Press Releases James M. Kilts, ’74, to Fund Professorship and Faculty Research Prize in Marketing
Kilts made a $4.25 million gift to fund the Kilts Family Professorship and the Kilts Family Faculty Research Prize for Excellence in Marketing.
- By April 29, 2019
When Jim Kilts, ’74, was just a teenager, he landed a job at General Foods, which paved the way for his future career. After working as a lab technician there while attending college, and later getting his MBA at Chicago Booth, Kilts moved up the ladder to run three iconic consumer product giants as CEO of Kraft, Nabisco, and Gillette, and later founded a financial advisory and private equity company.

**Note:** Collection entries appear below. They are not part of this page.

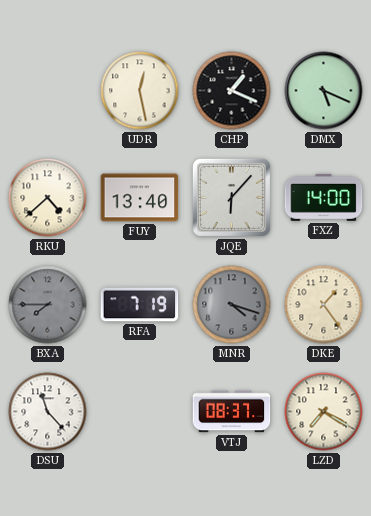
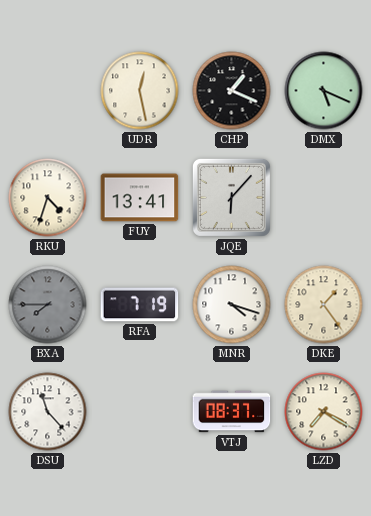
RKU: 4:38 -> 4:33
FUY: 13:40 -> 13:41
FXZ: 14:00 -> none
MNR dial: grey -> white
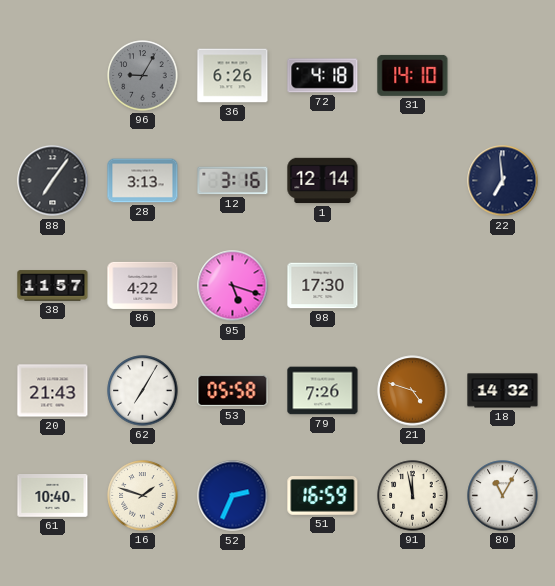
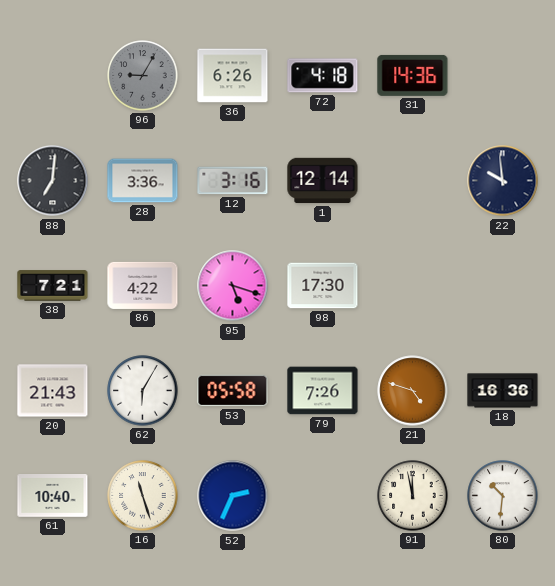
31: 14:10 -> 14:36
88: 7:06 -> 7:01
28: 3:13 -> 3:36
22: 6:59 -> 9:59
38: 11:57 -> 7:21
62: 7:05 -> 6:05
18: 14:32 -> 16:36
16: 1:48 -> 11:27
51: 16:59 -> none
80: 11:05 -> 10:31
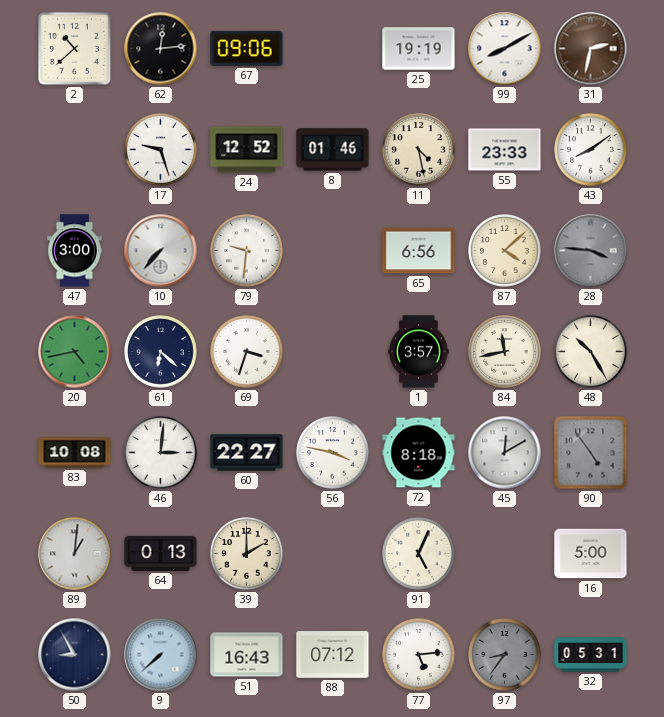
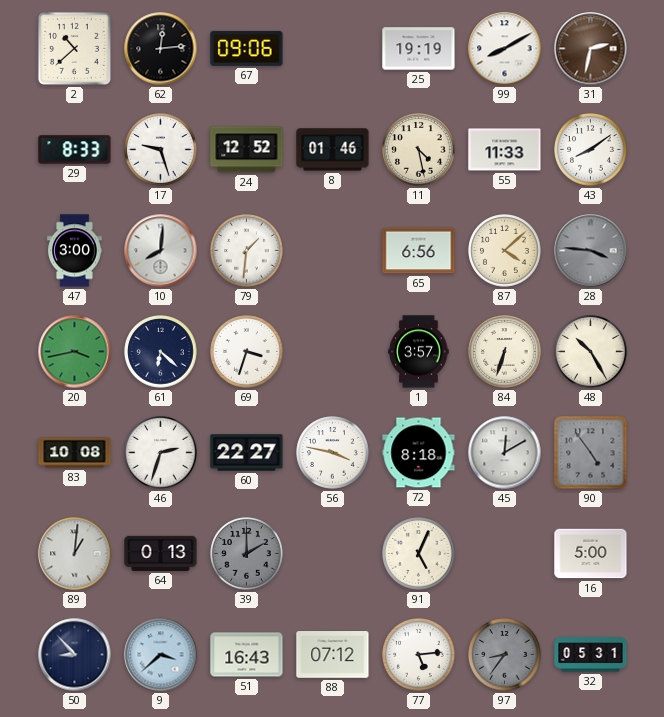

In recognition of the profound impact the school had on his career, Kilts recently made a $4.25 million gift to fund the Kilts Family Professorship and the Kilts Family Faculty Research Prize for Excellence in Marketing, along with additional support for the James M. Kilts Center for Marketing.
“I want the school to be on the leading edge of marketing education and be recognized as such,” Kilts said. “It’s always been a great school and I owe my prosperity to the University of Chicago, the institution which changed my life. I hope my latest gift provides the added support to help make Booth the best marketing school in the world.”
In the past 20 years, Kilts has given more than $12.5 million to directly support marketing at the school. The Kilts Center, which has played a significant role in bringing new programming to alumni and students, supports innovations in marketing curriculum, accelerates faculty research, and awards scholarships to top marketing students around the world.
“Jim Kilts’s gift to create a new professorship and a new faculty research prize will play an instrumental role in supporting and recognizing ground-breaking research in marketing.”
—Jean-Pierre Dubé, Sigmund E. Edelstone Professor of Marketing and Director, Kilts Center for Marketing
“Jim Kilts’s gift to create a new professorship and a new faculty research prize will play an instrumental role in supporting and recognizing ground-breaking research in marketing, while helping us to attract and retain the world’s top marketing scholars,” said Jean-Pierre Dubé, Sigmund E. Edelstone Professor of Marketing and Director, Kilts Center for Marketing.
Kilts’s interest in marketing began while he was still a teenager.
“In the lab at General Foods, I met the marketing people who were developing some new products, like Shake and Bake,” he said. “While I thought the technical aspects of the job were interesting, the marketing part—figuring out what consumers want to buy and trying to satisfy their needs—was what I really became interested in.”
After graduation from Knox College in Galesburg, Illinois, Kilts wanted to learn as much about business as he could and applied to Chicago where his idol, Milton Friedman, taught.
“I wanted to go to a school where they educated you about markets, how they work and how to be successful in developing ideas to satisfy consumers,” Kilts said. “While I was in school, I was able to sneak into two of Friedman’s lectures and he was fantastic—just amazing.”
“We want to provide the faculty with opportunities to do more in the areas of research.”
—James M. Kilts, ’74
While he remembers the facilities as not being as good as they are today, Kilts said his professors and education were ‘terrific,’ particularly Yale Brozen, prominent free market economist and a professor of business economics at the school for more than 30 years.
“Without a doubt, the most valuable thing I learned was that you need evidence to back up a point,” he said. “That’s what helped me become successful in business—the whole concept of ‘what’s your evidence.’ Yale Brozen was my favorite professor and really hammered home the importance of evidence in every sentence I said or paper I wrote.”
After graduation, Kilts continued to work for General Foods, rising to the rank of vice president of Oscar Mayer Foods in his 15 years with the company. He then went on to become the president and CEO of several companies where he revitalized many of America’s favorite brands, including Kool-Aid, Oscar Mayer, Oreo, and Gillette. In 2006, he shifted careers and cofounded Centerview Partners, a private equity and financial advisory firm.
“My favorite job was always the one I was doing at the time,” he said. “I’ve been very blessed in my career to have so many excellent bosses and also great colleagues, people that I really enjoyed working with. Every job I got I liked more than the last one—that’s a lucky way to go through life.”
Kilts says Chicago Booth is the best marketing school in the world because of its great faculty, analytical and multi-disciplined approach, and data resources. Through a long-standing relationship with Nielsen, the Kilts Center distributes a variety of data sets used by more than 1,000 researchers from 130 academic institutions worldwide. The TransUnion consumer credit dataset has also been added to the Kilts Center’s resources.
“The school is doing marketing in a unique way with a unique set of resources,” Kilts said. “We want to provide the faculty with opportunities to do more in the areas of research. But, we also want to recruit the best marketing students we possibly can because they’re going to be the future of the programs. I just want to continue to do my part to keep Booth the best business school in the world.”